One of the best decisions I made in my own career was to leave large corporations in favor of small firms and companies was because I began to question my own commitment and expectation of excellence. The level of personal satisfaction and success I have enjoyed cannot be compared to being one of many hundreds or thousands of managers at the same level in a large organization and having no voice either up or down the food chain. Years ago when I was a civil service employee, there was a saying: there’s never time to do it right but always time to do it over. Talk about crazy-making! For me and my personality type, it was a form of slow suicide to stay there and be stifled that way.
The career decisions I have made all rest upon my strong internal locus of control. Right now, I am my own boss in my own little firm or I am the administrative manager for a small law firm. In both cases, I have access to and direct influence with the final decision makers, and in a lot of areas I am the final decision maker. I am part of the body the sets and enforces standards of behavior, and while I am willing to work with just about anyone to achieve success, there is a strong expectation of personal responsibility and doing whatever it takes to achieve personal success. Each person I work with is an individual, judged that way and on standards based loosely their personal/professional strengths and abilities.

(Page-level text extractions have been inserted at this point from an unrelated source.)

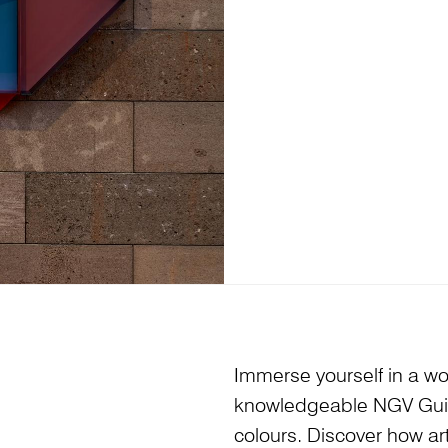
Immerse yourself in a wor
knowledgeable NGV Guides
colours. Discover how art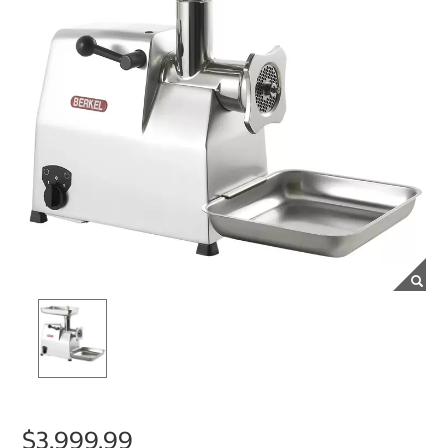
$3,999.99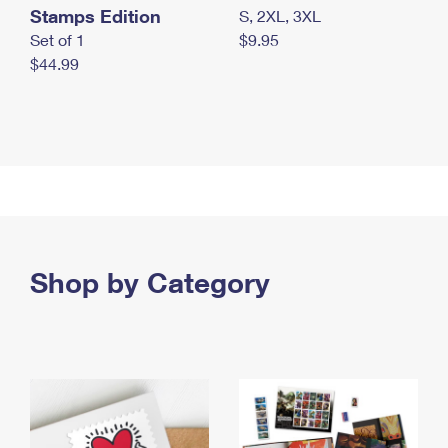
Stamps Edition
S, 2XL, 3XL
Set of 1
$9.95
$44.99
Shop by Category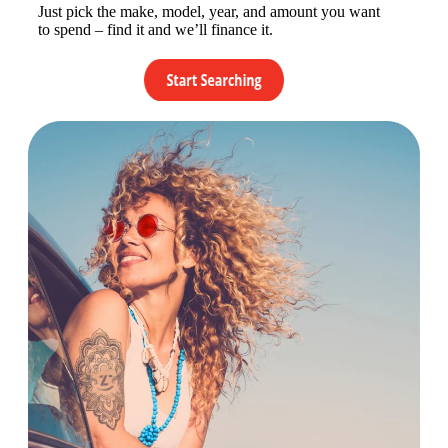
Just pick the make, model, year, and amount you want
to spend – find it and we’ll finance it.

I guess my very length rant again big corp is that I am again disappointed by this big box gym not giving two shits about service as long as the members continue their ACH payments every month. In my vision of a more just and perfect world, the gym’s corporate decision makers would look more closely at individual clubs and recognize that the blanket decrees and decisions made are not always in their best long-term interests of maintaining a steady revenue stream.
And I also really want a living, breathing, glitter-bombing unicorn of my own someday.
To add insult to injury, right after reading about how my dues will be increasing by 4.44% next year, I receive another email survey from the marketing team requesting feedback on slogans under consideration. Are you fucking KIDDING me? I have long said the club’s marketing people are dumb as a box of rocks, and after that thought flitters through my mind I immediately think I owe the rocks an apology. Why on earth would they ask me, already a dues-paying member about their marketing slogans? And for goodness sakes, why on earth send me THAT email immediately after the modest 5.27% increase in personal training session fees (IF I purchase 80% more sessions at once than I have to now to get the best pricing available) and a 4.44% increase in monthly membership? My best theory is the marketing people are hoping for raw and honest feedback, because I suspect the pushback is going to be heated and angry.
I may write the gym’s big boss, because I suspect the condescending response I could receive in reply would be worthy of scathing mockery well above the my present level of supreme irritation, likely resulting in yet another 3200 word rant. But so worth it!